## GIVEN REQUEST
Extract each line of the data and write it out again exactly.
___ DATA EXCERPTS
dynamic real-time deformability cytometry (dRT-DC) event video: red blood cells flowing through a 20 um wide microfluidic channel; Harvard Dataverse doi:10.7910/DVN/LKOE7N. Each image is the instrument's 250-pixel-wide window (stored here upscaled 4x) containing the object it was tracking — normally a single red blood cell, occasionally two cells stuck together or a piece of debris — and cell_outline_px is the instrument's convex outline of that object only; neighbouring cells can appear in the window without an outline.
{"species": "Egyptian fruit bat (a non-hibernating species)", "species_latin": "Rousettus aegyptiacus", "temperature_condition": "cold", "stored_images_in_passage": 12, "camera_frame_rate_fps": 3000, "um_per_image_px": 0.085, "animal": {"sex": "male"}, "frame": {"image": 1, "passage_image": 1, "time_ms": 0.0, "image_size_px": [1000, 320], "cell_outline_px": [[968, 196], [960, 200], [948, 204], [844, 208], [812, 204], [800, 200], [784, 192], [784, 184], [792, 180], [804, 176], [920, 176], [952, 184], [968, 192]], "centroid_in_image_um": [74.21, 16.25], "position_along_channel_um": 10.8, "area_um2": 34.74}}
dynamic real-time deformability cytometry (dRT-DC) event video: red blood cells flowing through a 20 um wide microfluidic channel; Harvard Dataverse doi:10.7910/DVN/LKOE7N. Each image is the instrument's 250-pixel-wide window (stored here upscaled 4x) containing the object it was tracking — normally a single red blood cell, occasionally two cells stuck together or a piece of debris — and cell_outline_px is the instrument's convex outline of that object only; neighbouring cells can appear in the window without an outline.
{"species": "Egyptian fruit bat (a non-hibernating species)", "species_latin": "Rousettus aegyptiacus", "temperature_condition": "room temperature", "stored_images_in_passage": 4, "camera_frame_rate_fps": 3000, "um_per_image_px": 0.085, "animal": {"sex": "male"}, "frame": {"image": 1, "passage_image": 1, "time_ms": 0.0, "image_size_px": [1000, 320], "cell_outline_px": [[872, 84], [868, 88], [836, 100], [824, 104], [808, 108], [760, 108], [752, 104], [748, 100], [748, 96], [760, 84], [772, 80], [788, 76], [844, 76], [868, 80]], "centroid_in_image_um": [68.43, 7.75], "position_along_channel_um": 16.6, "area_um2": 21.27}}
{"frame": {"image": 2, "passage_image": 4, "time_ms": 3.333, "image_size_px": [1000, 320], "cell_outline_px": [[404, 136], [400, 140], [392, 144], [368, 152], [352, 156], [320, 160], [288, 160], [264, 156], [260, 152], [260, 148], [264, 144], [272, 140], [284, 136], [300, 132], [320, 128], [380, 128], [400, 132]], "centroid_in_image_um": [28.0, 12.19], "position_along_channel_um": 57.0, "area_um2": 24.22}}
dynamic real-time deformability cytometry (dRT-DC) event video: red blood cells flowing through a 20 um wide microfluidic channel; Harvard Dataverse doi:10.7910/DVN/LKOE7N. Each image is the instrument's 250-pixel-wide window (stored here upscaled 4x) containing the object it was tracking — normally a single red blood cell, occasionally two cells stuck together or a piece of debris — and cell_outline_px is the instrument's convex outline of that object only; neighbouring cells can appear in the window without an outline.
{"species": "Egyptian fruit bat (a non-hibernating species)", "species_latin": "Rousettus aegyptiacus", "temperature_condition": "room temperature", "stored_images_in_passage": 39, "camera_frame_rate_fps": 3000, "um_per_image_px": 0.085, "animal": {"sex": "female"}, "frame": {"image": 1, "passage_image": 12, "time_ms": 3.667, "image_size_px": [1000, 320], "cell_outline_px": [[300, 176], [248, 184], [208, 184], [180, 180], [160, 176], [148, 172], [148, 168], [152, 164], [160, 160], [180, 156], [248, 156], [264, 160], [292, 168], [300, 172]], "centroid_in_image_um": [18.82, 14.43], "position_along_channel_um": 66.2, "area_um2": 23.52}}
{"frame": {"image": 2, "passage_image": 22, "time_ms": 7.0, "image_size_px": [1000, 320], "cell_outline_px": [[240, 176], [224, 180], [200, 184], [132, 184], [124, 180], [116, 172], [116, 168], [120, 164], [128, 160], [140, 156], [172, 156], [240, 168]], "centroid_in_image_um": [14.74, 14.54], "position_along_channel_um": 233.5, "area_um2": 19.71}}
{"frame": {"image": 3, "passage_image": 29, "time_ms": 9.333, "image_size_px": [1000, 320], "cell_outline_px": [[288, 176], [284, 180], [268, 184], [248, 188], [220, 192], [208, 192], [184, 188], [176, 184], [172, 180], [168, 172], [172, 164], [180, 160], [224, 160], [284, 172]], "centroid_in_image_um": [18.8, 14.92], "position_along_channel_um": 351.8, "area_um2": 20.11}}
______
## FINAL RESULT
dynamic real-time deformability cytometry (dRT-DC) event video: red blood cells flowing through a 20 um wide microfluidic channel; Harvard Dataverse doi:10.7910/DVN/LKOE7N. Each image is the instrument's 250-pixel-wide window (stored here upscaled 4x) containing the object it was tracking — normally a single red blood cell, occasionally two cells stuck together or a piece of debris — and cell_outline_px is the instrument's convex outline of that object only; neighbouring cells can appear in the window without an outline.
{"species": "Egyptian fruit bat (a non-hibernating species)", "species_latin": "Rousettus aegyptiacus", "temperature_condition": "cold", "stored_images_in_passage": 12, "camera_frame_rate_fps": 3000, "um_per_image_px": 0.085, "animal": {"sex": "male"}, "frame": {"image": 1, "passage_image": 1, "time_ms": 0.0, "image_size_px": [1000, 320], "cell_outline_px": [[968, 196], [960, 200], [948, 204], [844, 208], [812, 204], [800, 200], [784, 192], [784, 184], [792, 180], [804, 176], [920, 176], [952, 184], [968, 192]], "centroid_in_image_um": [74.21, 16.25], "position_along_channel_um": 10.8, "area_um2": 34.74}}
dynamic real-time deformability cytometry (dRT-DC) event video: red blood cells flowing through a 20 um wide microfluidic channel; Harvard Dataverse doi:10.7910/DVN/LKOE7N. Each image is the instrument's 250-pixel-wide window (stored here upscaled 4x) containing the object it was tracking — normally a single red blood cell, occasionally two cells stuck together or a piece of debris — and cell_outline_px is the instrument's convex outline of that object only; neighbouring cells can appear in the window without an outline.
{"species": "Egyptian fruit bat (a non-hibernating species)", "species_latin": "Rousettus aegyptiacus", "temperature_condition": "room temperature", "stored_images_in_passage": 4, "camera_frame_rate_fps": 3000, "um_per_image_px": 0.085, "animal": {"sex": "male"}, "frame": {"image": 1, "passage_image": 1, "time_ms": 0.0, "image_size_px": [1000, 320], "cell_outline_px": [[872, 84], [868, 88], [836, 100], [824, 104], [808, 108], [760, 108], [752, 104], [748, 100], [748, 96], [760, 84], [772, 80], [788, 76], [844, 76], [868, 80]], "centroid_in_image_um": [68.43, 7.75], "position_along_channel_um": 16.6, "area_um2": 21.27}}
{"frame": {"image": 2, "passage_image": 4, "time_ms": 3.333, "image_size_px": [1000, 320], "cell_outline_px": [[404, 136], [400, 140], [392, 144], [368, 152], [352, 156], [320, 160], [288, 160], [264, 156], [260, 152], [260, 148], [264, 144], [272, 140], [284, 136], [300, 132], [320, 128], [380, 128], [400, 132]], "centroid_in_image_um": [28.0, 12.19], "position_along_channel_um": 57.0, "area_um2": 24.22}}
dynamic real-time deformability cytometry (dRT-DC) event video: red blood cells flowing through a 20 um wide microfluidic channel; Harvard Dataverse doi:10.7910/DVN/LKOE7N. Each image is the instrument's 250-pixel-wide window (stored here upscaled 4x) containing the object it was tracking — normally a single red blood cell, occasionally two cells stuck together or a piece of debris — and cell_outline_px is the instrument's convex outline of that object only; neighbouring cells can appear in the window without an outline.
{"species": "Egyptian fruit bat (a non-hibernating species)", "species_latin": "Rousettus aegyptiacus", "temperature_condition": "room temperature", "stored_images_in_passage": 39, "camera_frame_rate_fps": 3000, "um_per_image_px": 0.085, "animal": {"sex": "female"}, "frame": {"image": 1, "passage_image": 12, "time_ms": 3.667, "image_size_px": [1000, 320], "cell_outline_px": [[300, 176], [248, 184], [208, 184], [180, 180], [160, 176], [148, 172], [148, 168], [152, 164], [160, 160], [180, 156], [248, 156], [264, 160], [292, 168], [300, 172]], "centroid_in_image_um": [18.82, 14.43], "position_along_channel_um": 66.2, "area_um2": 23.52}}
{"frame": {"image": 2, "passage_image": 22, "time_ms": 7.0, "image_size_px": [1000, 320], "cell_outline_px": [[240, 176], [224, 180], [200, 184], [132, 184], [124, 180], [116, 172], [116, 168], [120, 164], [128, 160], [140, 156], [172, 156], [240, 168]], "centroid_in_image_um": [14.74, 14.54], "position_along_channel_um": 233.5, "area_um2": 19.71}}
{"frame": {"image": 3, "passage_image": 29, "time_ms": 9.333, "image_size_px": [1000, 320], "cell_outline_px": [[288, 176], [284, 180], [268, 184], [248, 188], [220, 192], [208, 192], [184, 188], [176, 184], [172, 180], [168, 172], [172, 164], [180, 160], [224, 160], [284, 172]], "centroid_in_image_um": [18.8, 14.92], "position_along_channel_um": 351.8, "area_um2": 20.11}}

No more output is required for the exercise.